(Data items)

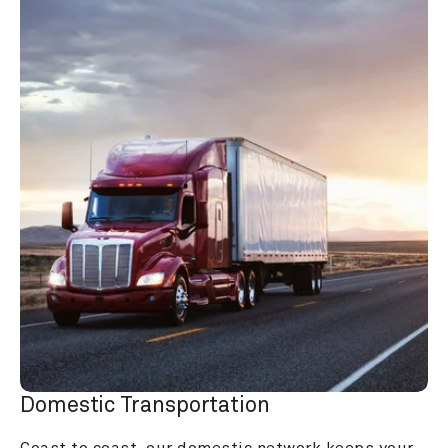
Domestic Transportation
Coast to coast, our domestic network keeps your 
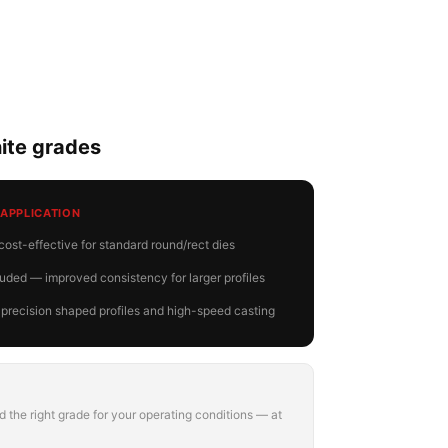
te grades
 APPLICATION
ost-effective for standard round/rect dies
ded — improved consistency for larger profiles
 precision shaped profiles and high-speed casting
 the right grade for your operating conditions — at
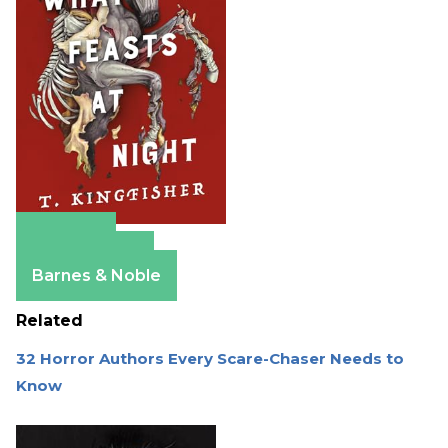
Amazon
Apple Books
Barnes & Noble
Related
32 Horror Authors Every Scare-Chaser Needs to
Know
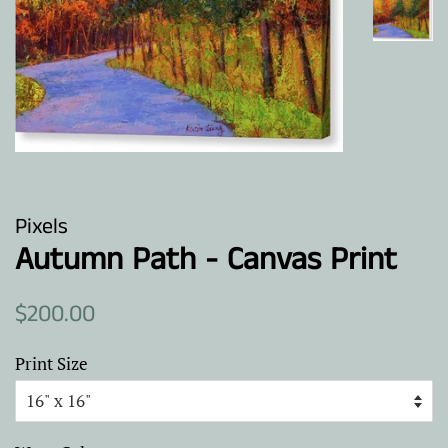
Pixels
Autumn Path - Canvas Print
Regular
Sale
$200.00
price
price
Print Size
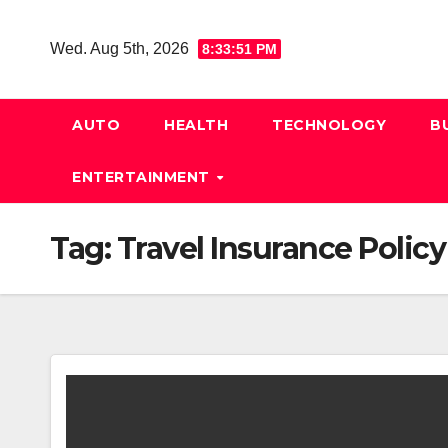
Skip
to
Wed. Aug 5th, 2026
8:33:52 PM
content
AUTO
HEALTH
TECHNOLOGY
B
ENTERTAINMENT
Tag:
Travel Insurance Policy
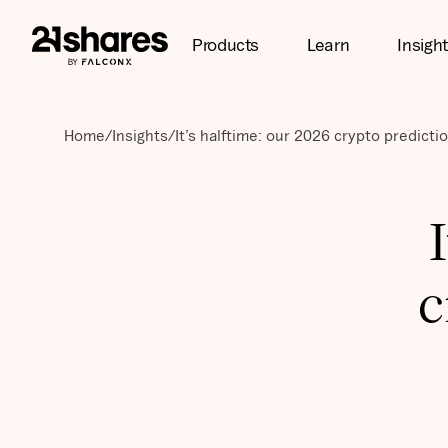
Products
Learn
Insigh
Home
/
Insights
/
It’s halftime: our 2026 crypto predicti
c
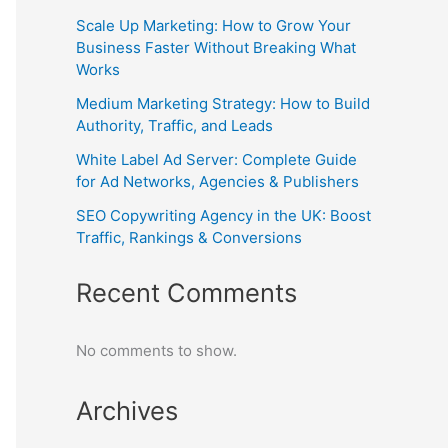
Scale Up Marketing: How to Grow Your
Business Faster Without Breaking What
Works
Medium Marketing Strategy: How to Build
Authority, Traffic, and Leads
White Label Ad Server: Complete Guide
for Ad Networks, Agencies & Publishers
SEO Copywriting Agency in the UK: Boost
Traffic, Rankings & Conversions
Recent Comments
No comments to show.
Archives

---

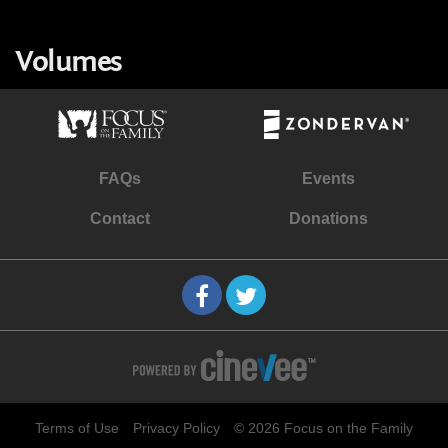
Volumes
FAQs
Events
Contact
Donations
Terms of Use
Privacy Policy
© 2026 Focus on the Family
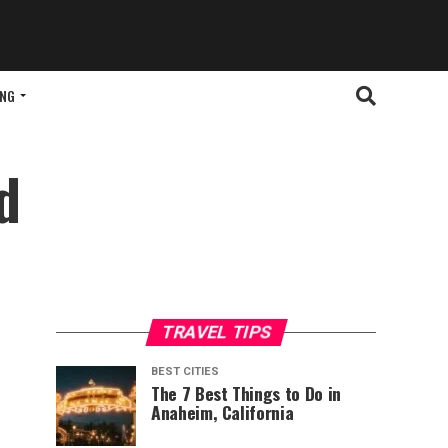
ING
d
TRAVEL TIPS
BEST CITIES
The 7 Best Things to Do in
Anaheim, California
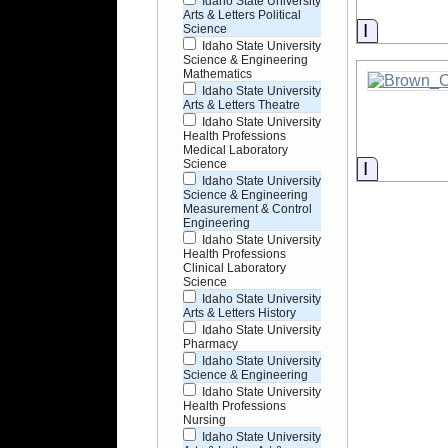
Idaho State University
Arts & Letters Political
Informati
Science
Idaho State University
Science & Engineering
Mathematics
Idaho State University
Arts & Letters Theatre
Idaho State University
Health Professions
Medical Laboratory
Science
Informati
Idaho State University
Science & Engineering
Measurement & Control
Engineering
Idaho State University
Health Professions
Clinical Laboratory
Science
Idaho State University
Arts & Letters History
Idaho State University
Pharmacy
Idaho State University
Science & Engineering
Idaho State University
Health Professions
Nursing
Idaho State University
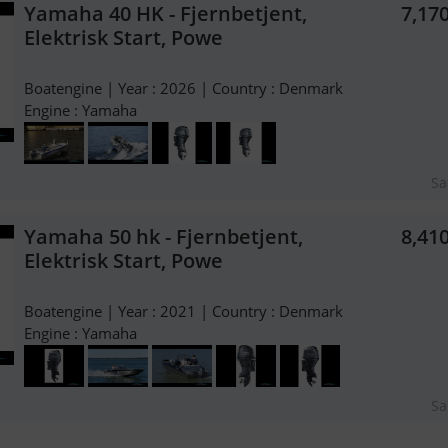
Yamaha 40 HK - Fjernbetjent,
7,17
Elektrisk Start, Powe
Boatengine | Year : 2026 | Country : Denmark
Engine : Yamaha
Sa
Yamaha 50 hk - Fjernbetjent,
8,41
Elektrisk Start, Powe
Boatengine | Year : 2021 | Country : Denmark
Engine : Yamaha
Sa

--

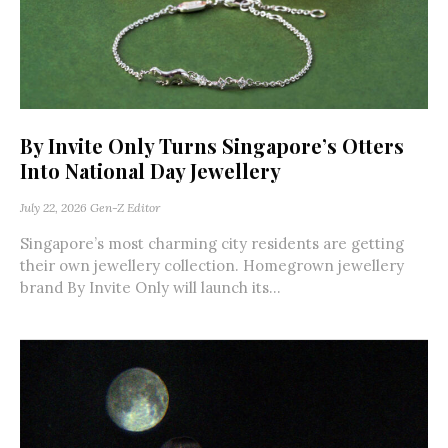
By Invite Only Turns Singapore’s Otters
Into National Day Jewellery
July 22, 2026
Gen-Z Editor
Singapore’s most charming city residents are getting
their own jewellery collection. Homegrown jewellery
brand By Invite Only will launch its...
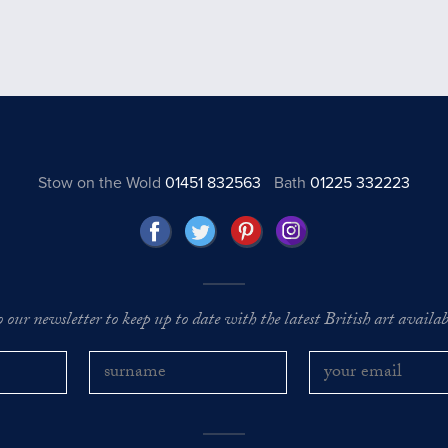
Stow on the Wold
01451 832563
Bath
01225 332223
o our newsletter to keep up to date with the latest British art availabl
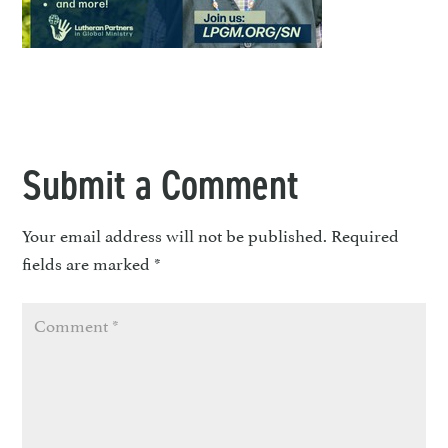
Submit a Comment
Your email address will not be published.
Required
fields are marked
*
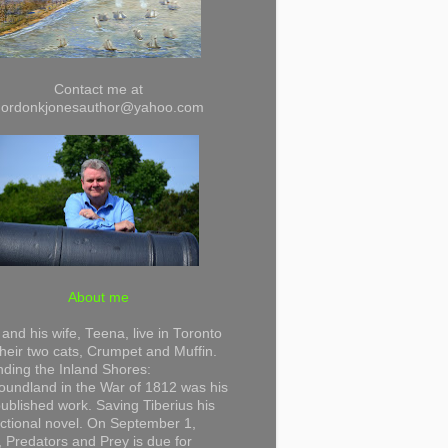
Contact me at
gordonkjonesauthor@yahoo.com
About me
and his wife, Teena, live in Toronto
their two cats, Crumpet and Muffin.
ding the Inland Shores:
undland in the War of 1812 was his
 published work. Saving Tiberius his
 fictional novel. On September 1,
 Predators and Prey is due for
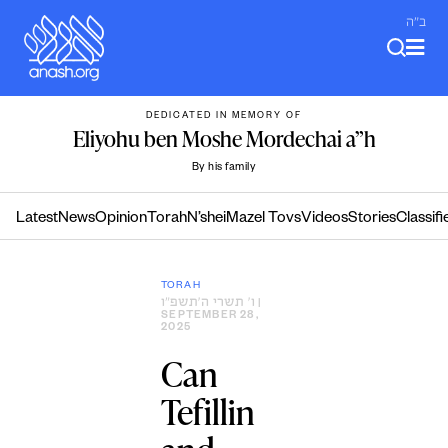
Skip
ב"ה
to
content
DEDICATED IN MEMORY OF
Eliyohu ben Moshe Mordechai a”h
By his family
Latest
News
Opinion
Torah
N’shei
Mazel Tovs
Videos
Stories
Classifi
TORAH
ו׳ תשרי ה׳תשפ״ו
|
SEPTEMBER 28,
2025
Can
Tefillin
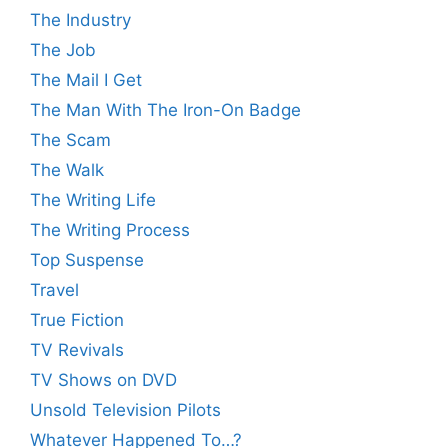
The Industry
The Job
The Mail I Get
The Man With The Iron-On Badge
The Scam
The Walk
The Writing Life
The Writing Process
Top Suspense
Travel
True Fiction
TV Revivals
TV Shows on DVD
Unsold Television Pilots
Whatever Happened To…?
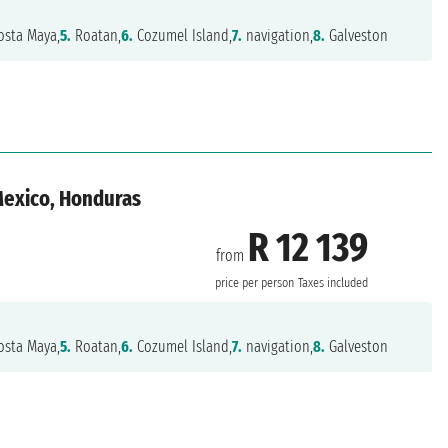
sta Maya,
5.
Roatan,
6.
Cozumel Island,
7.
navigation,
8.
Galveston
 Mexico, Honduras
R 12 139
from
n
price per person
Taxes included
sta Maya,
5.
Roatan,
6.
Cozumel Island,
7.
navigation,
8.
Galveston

_What the task requires_
Turn the lines of the material starting at the line containing "Domestic Transportation" and ending at the line containing "the right grade" into a numbered list, omitting blank lines and leaving out the pictures.

_Response to this exercise_
1. Domestic Transportation
2. Coast to coast, our domestic network keeps your 
3. te grades
4.  APPLICATION
5. ost-effective for standard round/rect dies
6. ded — improved consistency for larger profiles
7.  precision shaped profiles and high-speed casting
8.  the right grade for your operating conditions — at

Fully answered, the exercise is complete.